Video of police mistreating girl sparks outrage in US

misbehave

A video of officers handcuffing and using pepper spray against a 9-year-old girl in Rochester, New York, sparked new outrage at the law enforcement methods.

According to Deputy Police Chief Andre Anderson, the girl, whose identity has not been revealed, was suffering from an urgent mental health crisis, apparently threatening to take her own life and kill her mother.

Police called to the scene on Friday reacted by handcuffing her, before trying to force her into a car and use pepper spray when she resisted, according to camera footage carried by officers, released. Sunday by the city police.

The police said it was to ensure the safety of the girl that they were “forced” to use handcuffs and pepper spray.

But Rochester’s black mayor Lovely Warren has condemned the use of force against a child, promising an internal investigation into the city’s law enforcement practices.

“I have a ten-year-old child, he’s a kid, he’s a baby. As a mother, this video is not something you want to see, ”she said at a press conference on Sunday.

Members of Rochester City Council have accused police of excessive force in a situation where mental health professionals should have been involved.

Local police chief Cynthia Herriott-Sullivan also admitted that the police had acted excessively. “I’m not going to tell you that for a 9-year-old it’s normal to get sprayed with pepper spray,” she said on Sunday. “It isn’t. “

The president of the local police union defended the actions of the police, saying that “limited resources” left them no choice but to use pepper spray against the child.

“It is not a lack of compassion or empathy,” Mike Mazzeo said Sunday. “We are facing a very difficult situation. “

“We are not on TV, we are not in Hollywood,” he said, stressing that it was not always possible to “put handcuffs on someone and make them obey” .

 

This is the second time in a year that Rochester police officers have been implicated in violence, after the death in March of an African-American, Daniel Prude, in the throes of a psychotic episode at the time of his arrest, who had fallen into a coma and then died.
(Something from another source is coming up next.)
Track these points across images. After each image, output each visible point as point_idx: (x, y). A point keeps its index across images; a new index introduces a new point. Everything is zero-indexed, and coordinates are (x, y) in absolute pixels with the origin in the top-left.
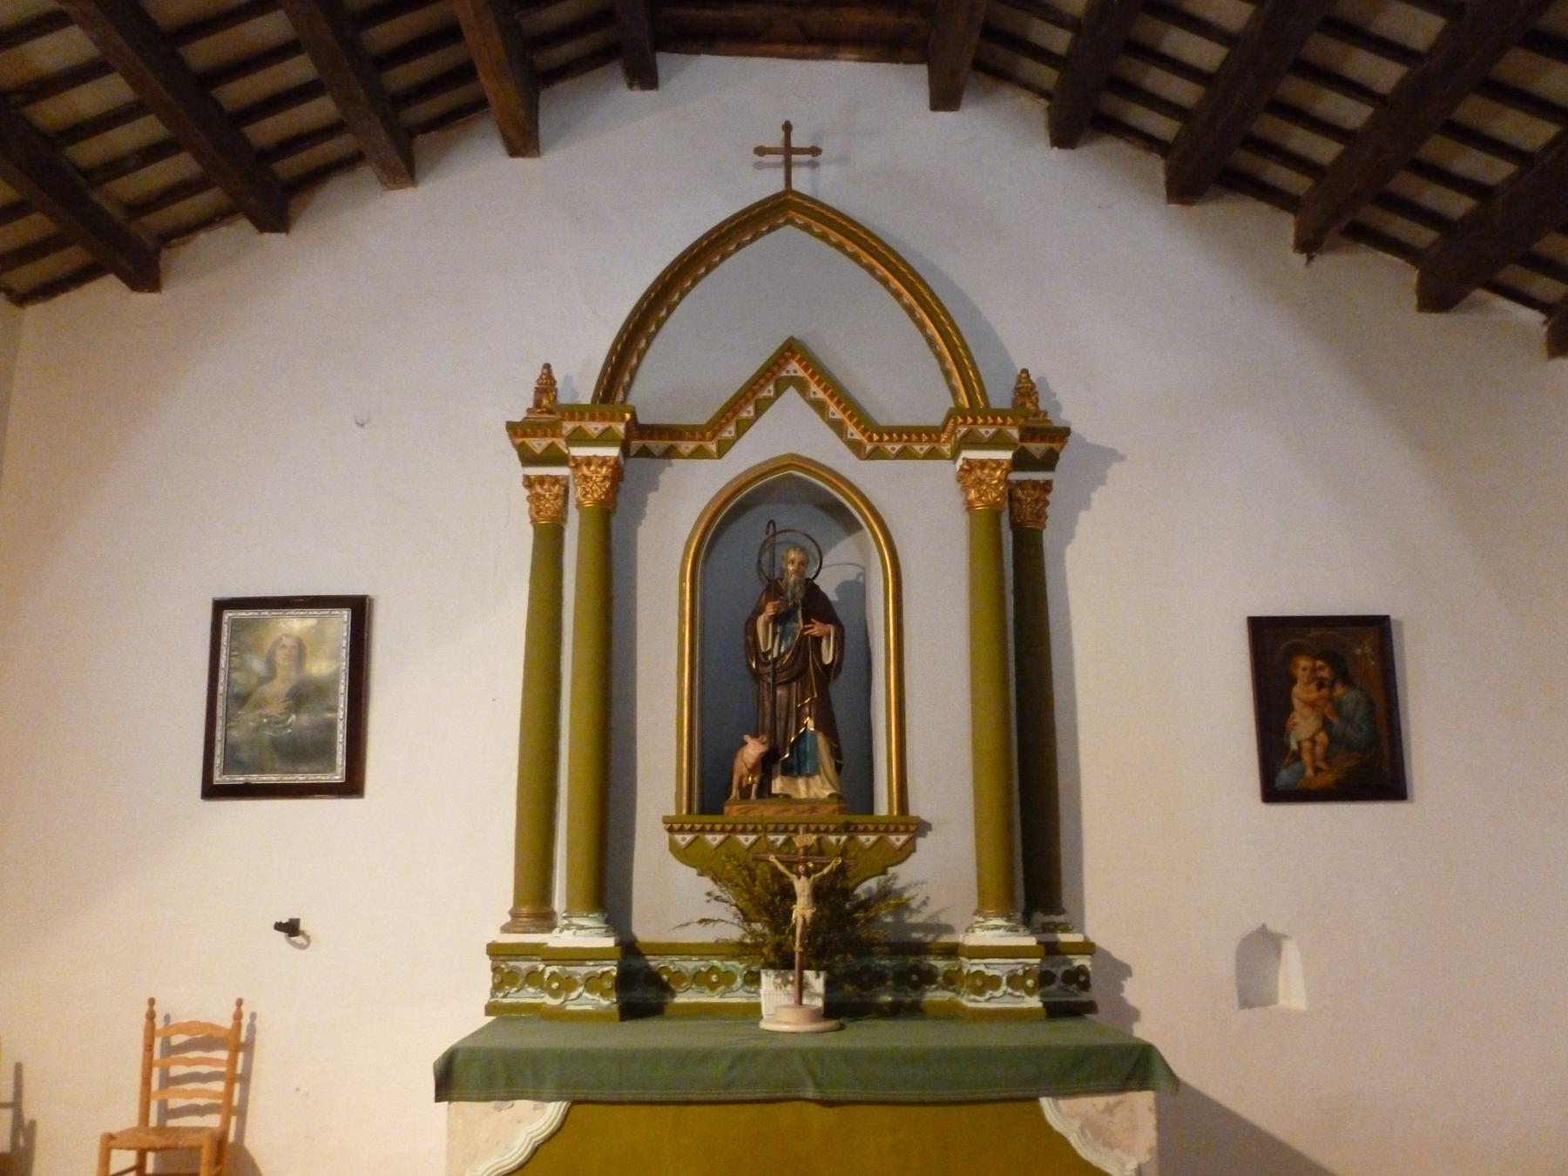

Naked in the street when the police arrived, Daniel Prude was unarmed and was quickly handcuffed, before one of the officers present put a hood over his head to prevent him from spitting on the police, because he said he had contracted the coronavirus .

The forensic institute concluded, after an autopsy, that the death of Daniel Prude was a homicide, linked to “asphyxiation following a physical constraint”.

The scandal had prompted protests in Rochester and New York to demand reforms in the Rochester police force and prompted its leader, La’Ron Singletary, an African-American, to quit his post in September.

The death of Daniel Prude echoes those of George Floyd or Breonna Taylor, also black, during violent arrests, which have sparked hundreds of demonstrations in the United States since May.